Throwaway Lines

Ephemera

Printing that is produced for a practical use, but seldom kept afterwards. The press has produced a great deal of this for charitable purposes, and to give away to fellow-printers

e.g. Tickets

You can think of these as mini-posters for the events. My aim has always been to make them reflect the spirit, and to that end I use a wide variety of styles. These examples are just a few of hundreds produced over decades.

Letterpress traditionally produced vast amount of ephemera, and to minimise costs, usually, as here, worked with whatever was already to hand: various typefaces, decorative border units and pieces, and stock cast illustrations.

Type Specimen Sheets

Most printers produce specimens of the typefaces they stock both to refer to when designing and to show customers. Typefounders also produced them, but often with random words or phrases, possibly to discourage piracy, whereas printers’ specimens were usually a complete set of characters or as many as filled a standard line.
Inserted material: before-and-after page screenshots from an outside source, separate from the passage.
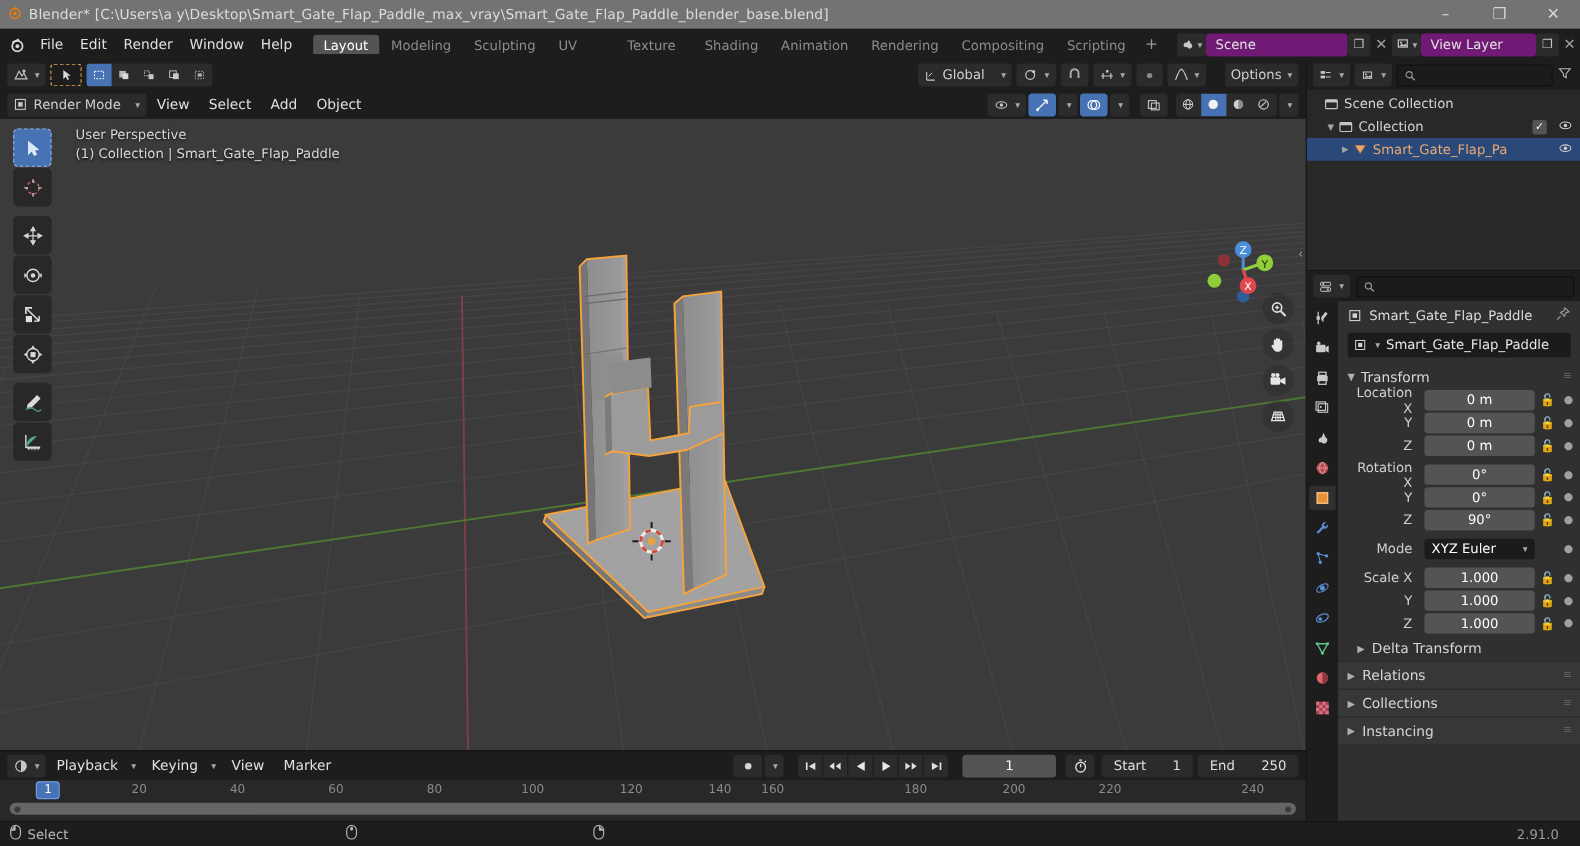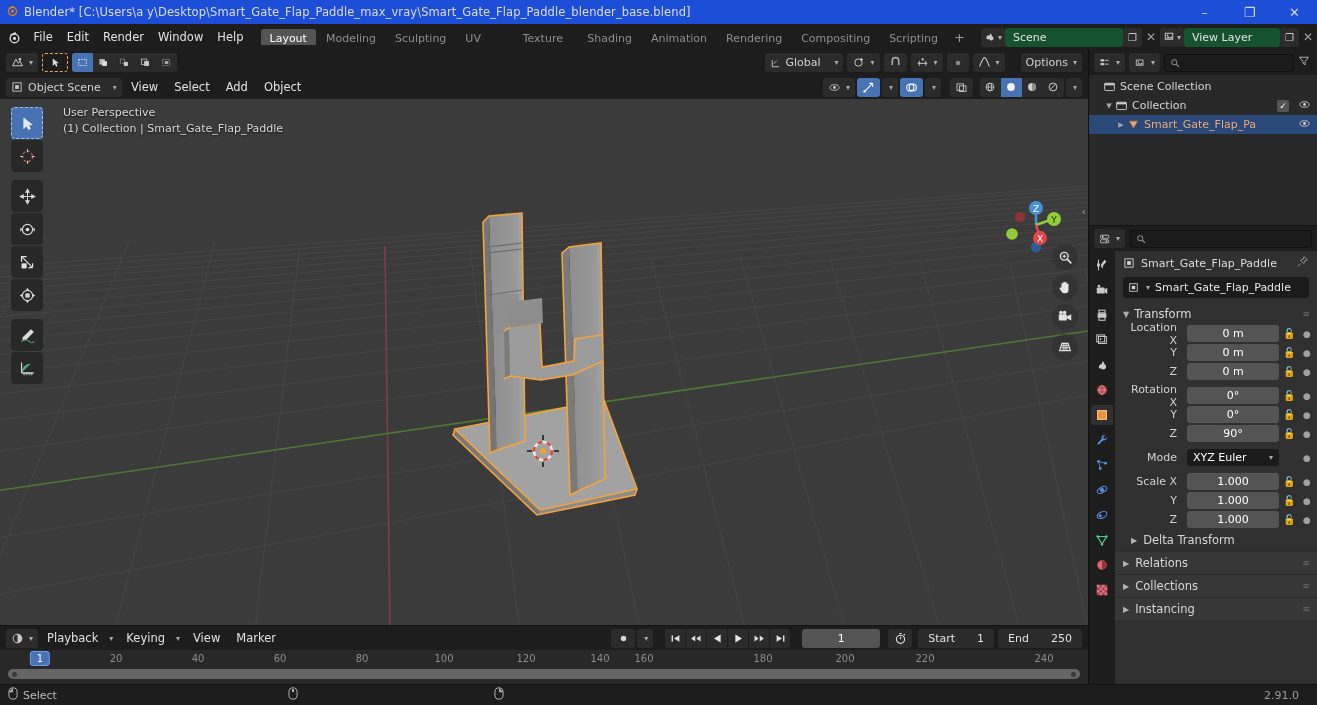--- a/index.html
+++ b/index.html
@@ -9,21 +9,21 @@
     font-family: "DejaVu Sans", sans-serif;
     font-size: 11px;
     color: #e5e5e5;
     overflow: hidden;
     position: relative;
   }
   .app { width: 1317px; height: 705px; position: relative; display: flex; flex-direction: column; }
 
   
   .titlebar {
-    height: 24px; background: #1d4ed8; display: flex; align-items: center;
+    height: 24px; background: #737373; display: flex; align-items: center;
     flex: 0 0 24px; position: relative;
   }
   .titlebar .tb-icon { width: 24px; text-align: center; font-size: 11px; color: #e87d0d; }
   .titlebar .tb-text { font-size: 11.5px; color: #dcdcdc; letter-spacing: .1px; }
   .wincontrols { position: absolute; right: 0; top: 0; height: 24px; display: flex; }
   .wincontrols div {
     width: 45px; height: 24px; display: flex; align-items: center; justify-content: center;
     color: #d6d6d6; font-size: 13px;
   }
 
@@ -47,21 +47,21 @@
   }
   .wtab.active { background: #545454; color: #ffffff; }
   .tabplus { color: #9a9a9a; padding: 0 6px; font-size: 13px; }
 
   .scene-block { display: flex; align-items: center; margin-left: 10px; gap: 0px; }
   .icobtn {
     height: 19px; min-width: 19px; display: flex; align-items: center; justify-content: center;
     background: #2b2b2b; border-radius: 3px; color: #c8c8c8; font-size: 10px; padding: 0 3px;
   }
   .fieldbox {
-    height: 19px; background: #14532d; border-radius: 3px; display: flex; align-items: center;
+    height: 19px; background: #701a75; border-radius: 3px; display: flex; align-items: center;
     padding: 0 8px; font-size: 11px; color: #e2e2e2;
   }
   .xbtn { width: 18px; text-align: center; color: #a0a0a0; font-size: 12px; line-height: 19px; }
 
   
   .mainarea { flex: 1 1 auto; display: flex; position: relative; }
   .leftcol { width: 1088px; display: flex; flex-direction: column; position: relative; }
   .rightcol { width: 229px; display: flex; flex-direction: column; border-left: 1px solid #101010; }
 
   
@@ -408,21 +408,21 @@
             <span class="caret">▾</span>
         </div>
       </div>
 
       <div class="vp-header2">
         <div class="hbtn" style="min-width:100px; justify-content:flex-start; gap:5px">
           <svg width="12" height="12" viewBox="0 0 16 16">
               <rect x="2.5" y="2.5" width="11" height="11" fill="none" stroke="#c8c8c8" stroke-width="1.2"></rect>
               <rect x="5.5" y="5.5" width="5" height="5" fill="#c8c8c8"></rect>
             </svg>
-          <span>Object Scene</span>
+          <span>Render Mode</span>
           <span class="spacer"></span>
             <span class="caret">▾</span>
         </div>
         <div class="mnu">View</div>
         <div class="mnu">Select</div>
         <div class="mnu">Add</div>
         <div class="mnu">Object</div>
         <div class="spacer"></div>
         <div class="hbtn">
           <svg width="13" height="13" viewBox="0 0 16 16">

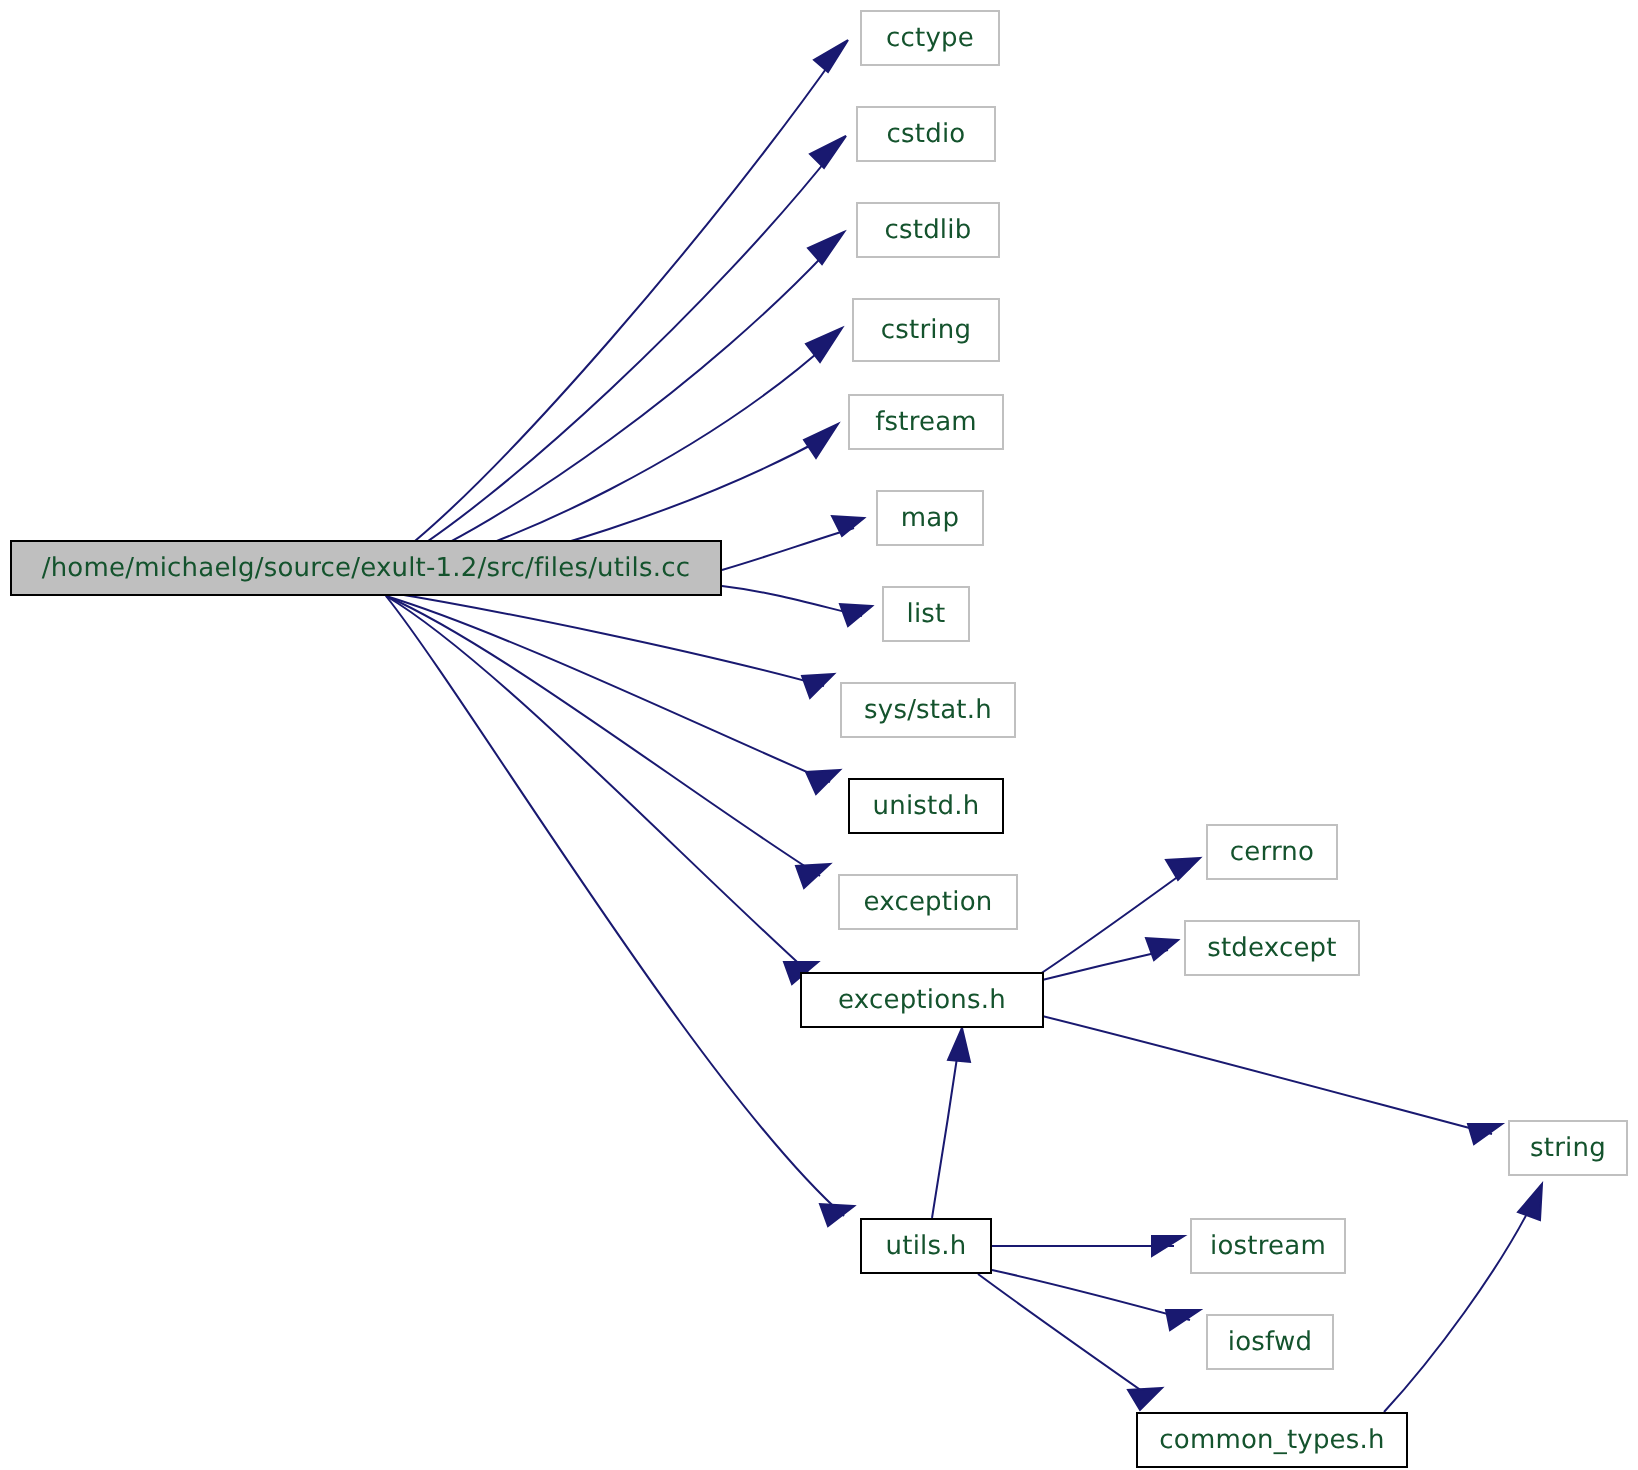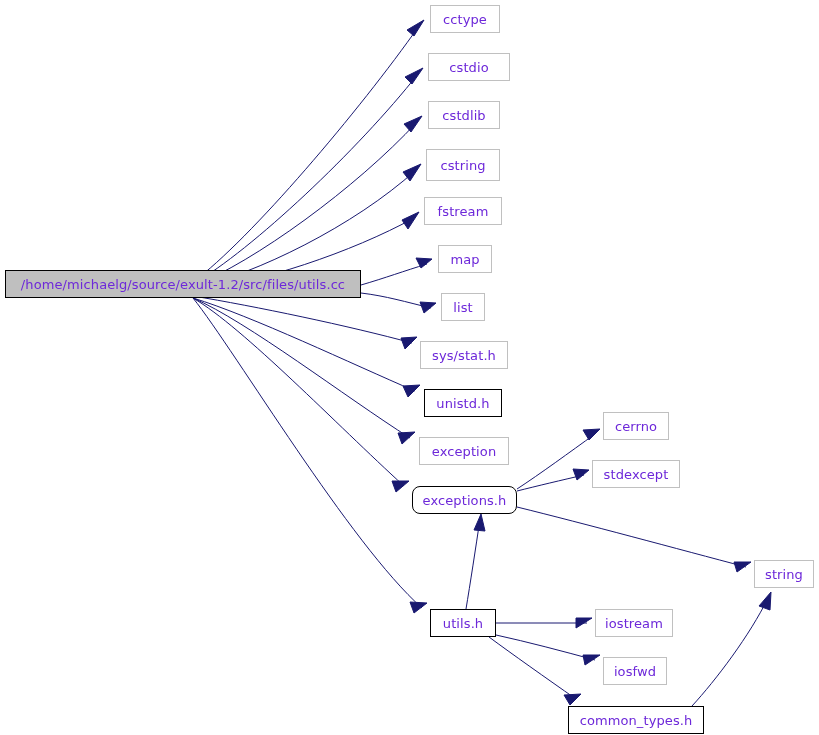--- a/index.html
+++ b/index.html
@@ -24,21 +24,21 @@
     pointer-events: none;
   }
   .node {
     position: absolute;
     box-sizing: border-box;
     display: flex;
     align-items: center;
     justify-content: center;
     white-space: nowrap;
     font-size: 13px;
-    color: #6d28d9;
+    color: #14532d;
     background: #ffffff;
     border: 1px solid #c0c0c0;
     line-height: 1;
     letter-spacing: 0.1px;
   }
   .node.local {
     border: 1px solid #000000;
   }
   .node.root {
     background: #bfbfbf;
@@ -90,21 +90,21 @@
       <polygon points="581,694 564,695 570,705" fill="#191970" stroke="#191970" stroke-width="1"></polygon>
       <path d="M692,706 C716,680 750,635 768,598" fill="none" stroke="#191970" stroke-width="1"></path>
       <polygon points="771,592 759,606 770,610" fill="#191970" stroke="#191970" stroke-width="1"></polygon>
     </svg>
 <div class="node root" style="left: 5px; top: 270px; width: 356px; height: 28px;">
       <span>/home/michaelg/source/exult-1.2/src/files/utils.cc</span>
     </div>
     <div class="node" style="left: 430px; top: 5px; width: 70px; height: 28px;">
       <span>cctype</span>
     </div>
-    <div class="node" style="left: 428px; top: 53px; width: 82px; height: 28px; justify-content: center;">
+    <div class="node" style="left: 428px; top: 53px; width: 70px; height: 28px; justify-content: center;">
       <span>cstdio</span>
     </div>
     <div class="node" style="left: 428px; top: 101px; width: 72px; height: 28px;">
       <span>cstdlib</span>
     </div>
     <div class="node" style="left: 426px; top: 149px; width: 74px; height: 32px;">
       <span>cstring</span>
     </div>
     <div class="node" style="left: 424px; top: 197px; width: 78px; height: 28px;">
       <span>fstream</span>
@@ -117,21 +117,21 @@
     </div>
     <div class="node" style="left: 420px; top: 341px; width: 88px; height: 28px;">
       <span>sys/stat.h</span>
     </div>
     <div class="node local" style="left: 424px; top: 389px; width: 78px; height: 28px;">
       <span>unistd.h</span>
     </div>
     <div class="node" style="left: 419px; top: 437px; width: 90px; height: 28px;">
       <span>exception</span>
     </div>
-    <div class="node local" style="left: 412px; top: 486px; width: 105px; height: 28px; border-radius: 8px;">
+    <div class="node local" style="left: 400px; top: 486px; width: 122px; height: 28px;">
       <span>exceptions.h</span>
     </div>
     <div class="node" style="left: 603px; top: 412px; width: 66px; height: 28px;">
       <span>cerrno</span>
     </div>
     <div class="node" style="left: 592px; top: 460px; width: 88px; height: 28px;">
       <span>stdexcept</span>
     </div>
     <div class="node" style="left: 754px; top: 560px; width: 60px; height: 28px;">
       <span>string</span>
When I needed to update my specimens after several rather dull versions over the decades, I decided to produce them as SRA3 posters, with the layout in a style to suit the typefaces included, which were grouped by style as much as possible. The full set runs to some 40 sheets, covering several hundred fonts of type. (To a printer, the design is the Typeface, the physical set of one size of that typeface is the Font.)